Hi,
I was wondering how harmful is it to get near that limit in a single search query?
If some of my searches take more than a few minutes to return, should I be questioning the way I built them?
By the way I am already using summary indexes and jobs in other places.
@yarsa, Not sure of your hardware configuration, how many concurrent searches/users, or searches. Reaching that limit isn't too harmful other than slow searches and possible slower indexing if your hardware resources have high utilization.
I also recommend obtaining a copy of Exploring Splunk.
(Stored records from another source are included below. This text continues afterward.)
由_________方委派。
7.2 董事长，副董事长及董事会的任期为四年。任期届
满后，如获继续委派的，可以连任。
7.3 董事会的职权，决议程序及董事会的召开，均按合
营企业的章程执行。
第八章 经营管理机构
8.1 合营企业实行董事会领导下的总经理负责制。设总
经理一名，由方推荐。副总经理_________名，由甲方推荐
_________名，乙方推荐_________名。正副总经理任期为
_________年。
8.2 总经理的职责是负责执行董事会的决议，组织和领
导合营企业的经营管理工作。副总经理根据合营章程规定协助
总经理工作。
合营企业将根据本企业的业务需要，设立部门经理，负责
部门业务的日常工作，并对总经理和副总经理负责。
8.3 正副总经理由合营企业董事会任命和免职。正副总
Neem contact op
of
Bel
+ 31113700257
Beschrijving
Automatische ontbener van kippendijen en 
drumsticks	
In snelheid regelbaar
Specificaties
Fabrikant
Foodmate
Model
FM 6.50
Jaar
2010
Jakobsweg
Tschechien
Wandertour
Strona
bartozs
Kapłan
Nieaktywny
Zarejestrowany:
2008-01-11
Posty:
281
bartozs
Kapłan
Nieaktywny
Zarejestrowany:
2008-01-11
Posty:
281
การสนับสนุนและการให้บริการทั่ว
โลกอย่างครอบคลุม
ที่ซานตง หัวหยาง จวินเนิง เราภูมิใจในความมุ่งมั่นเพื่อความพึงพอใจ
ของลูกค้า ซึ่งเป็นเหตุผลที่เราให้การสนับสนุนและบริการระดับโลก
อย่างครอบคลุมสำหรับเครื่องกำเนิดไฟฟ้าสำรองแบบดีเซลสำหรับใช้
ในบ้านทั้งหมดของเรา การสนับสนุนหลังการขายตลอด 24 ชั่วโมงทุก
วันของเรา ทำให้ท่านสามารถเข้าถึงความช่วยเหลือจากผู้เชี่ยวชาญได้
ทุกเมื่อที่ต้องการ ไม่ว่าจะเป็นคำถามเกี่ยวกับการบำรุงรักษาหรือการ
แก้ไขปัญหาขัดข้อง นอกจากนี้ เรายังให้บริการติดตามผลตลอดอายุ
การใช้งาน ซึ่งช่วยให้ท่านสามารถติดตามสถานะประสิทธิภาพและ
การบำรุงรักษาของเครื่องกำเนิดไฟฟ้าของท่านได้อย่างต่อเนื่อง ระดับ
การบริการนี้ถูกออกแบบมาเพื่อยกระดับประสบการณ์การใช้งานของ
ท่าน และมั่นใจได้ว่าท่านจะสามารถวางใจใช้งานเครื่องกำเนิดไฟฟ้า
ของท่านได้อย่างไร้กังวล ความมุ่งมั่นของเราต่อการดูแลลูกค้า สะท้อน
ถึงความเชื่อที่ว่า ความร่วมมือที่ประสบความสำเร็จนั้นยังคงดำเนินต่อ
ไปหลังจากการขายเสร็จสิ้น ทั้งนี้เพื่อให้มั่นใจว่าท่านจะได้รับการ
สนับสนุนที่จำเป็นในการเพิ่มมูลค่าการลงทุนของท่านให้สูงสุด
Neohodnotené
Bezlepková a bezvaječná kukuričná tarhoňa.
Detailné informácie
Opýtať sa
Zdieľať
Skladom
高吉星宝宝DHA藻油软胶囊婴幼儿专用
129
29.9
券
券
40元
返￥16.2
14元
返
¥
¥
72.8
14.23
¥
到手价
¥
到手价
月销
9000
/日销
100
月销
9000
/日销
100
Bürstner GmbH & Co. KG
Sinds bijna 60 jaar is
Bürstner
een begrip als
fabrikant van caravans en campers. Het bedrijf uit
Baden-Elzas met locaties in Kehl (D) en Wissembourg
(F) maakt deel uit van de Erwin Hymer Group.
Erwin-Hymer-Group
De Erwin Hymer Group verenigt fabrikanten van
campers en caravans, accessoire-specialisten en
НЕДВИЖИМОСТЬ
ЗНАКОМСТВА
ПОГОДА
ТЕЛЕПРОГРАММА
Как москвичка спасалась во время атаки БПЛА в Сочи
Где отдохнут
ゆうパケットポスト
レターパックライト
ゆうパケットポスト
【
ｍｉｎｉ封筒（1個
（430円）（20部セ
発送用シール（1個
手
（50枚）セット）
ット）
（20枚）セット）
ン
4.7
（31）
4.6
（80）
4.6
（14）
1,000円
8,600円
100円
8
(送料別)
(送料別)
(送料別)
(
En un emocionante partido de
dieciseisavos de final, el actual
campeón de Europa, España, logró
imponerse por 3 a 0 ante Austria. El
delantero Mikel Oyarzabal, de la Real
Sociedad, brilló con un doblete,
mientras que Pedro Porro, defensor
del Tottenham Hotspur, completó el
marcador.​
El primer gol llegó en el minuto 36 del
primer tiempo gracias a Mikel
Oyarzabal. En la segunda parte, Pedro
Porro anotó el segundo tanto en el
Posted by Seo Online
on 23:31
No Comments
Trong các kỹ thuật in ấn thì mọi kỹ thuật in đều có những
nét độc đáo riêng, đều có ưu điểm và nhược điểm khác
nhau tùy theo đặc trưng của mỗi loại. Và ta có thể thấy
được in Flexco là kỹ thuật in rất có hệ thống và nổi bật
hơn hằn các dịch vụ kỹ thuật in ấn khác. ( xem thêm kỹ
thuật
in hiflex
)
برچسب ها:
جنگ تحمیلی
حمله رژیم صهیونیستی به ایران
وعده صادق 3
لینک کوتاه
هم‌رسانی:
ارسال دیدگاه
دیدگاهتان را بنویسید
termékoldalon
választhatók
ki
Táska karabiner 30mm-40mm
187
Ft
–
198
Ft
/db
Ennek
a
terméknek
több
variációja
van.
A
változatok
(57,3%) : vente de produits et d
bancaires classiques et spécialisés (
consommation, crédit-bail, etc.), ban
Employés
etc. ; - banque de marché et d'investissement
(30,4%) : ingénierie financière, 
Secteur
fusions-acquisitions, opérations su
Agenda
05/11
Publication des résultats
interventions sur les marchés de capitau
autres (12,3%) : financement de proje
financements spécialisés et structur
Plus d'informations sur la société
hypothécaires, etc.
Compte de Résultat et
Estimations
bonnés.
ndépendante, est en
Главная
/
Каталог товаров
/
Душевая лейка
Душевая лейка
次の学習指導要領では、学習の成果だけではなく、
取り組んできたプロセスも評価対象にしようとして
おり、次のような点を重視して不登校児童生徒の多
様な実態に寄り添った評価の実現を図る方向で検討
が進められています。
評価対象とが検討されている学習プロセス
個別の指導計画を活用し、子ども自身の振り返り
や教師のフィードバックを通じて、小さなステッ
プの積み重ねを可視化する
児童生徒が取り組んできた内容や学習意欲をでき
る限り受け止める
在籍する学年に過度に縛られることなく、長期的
Seach Tips from "Exploring Splunk":
Other things to note dense searches are faster than sparse search. Rare term search have high IO cost. Low cardinality seaches are also faster.
Additional Reading:
OptimizeSplunkforpeakperformance
Typesofsearches Other types of searches "Super-‐Sparse" and "Rare Term"
Hope this helps you.
Yarsa - I've never heard of issues on single search limits after all that is big data is all about, but would certainly check out your 'expensive searches', check which ones are machine intensive (Search>Status>Search...etc). You can also set the default time period a search covers changing it from 'All Time' to something more reasonable. If you run a lot of adhoc searches, see some results of interest, then also finalise the search...unless you need the full set...hope this helps!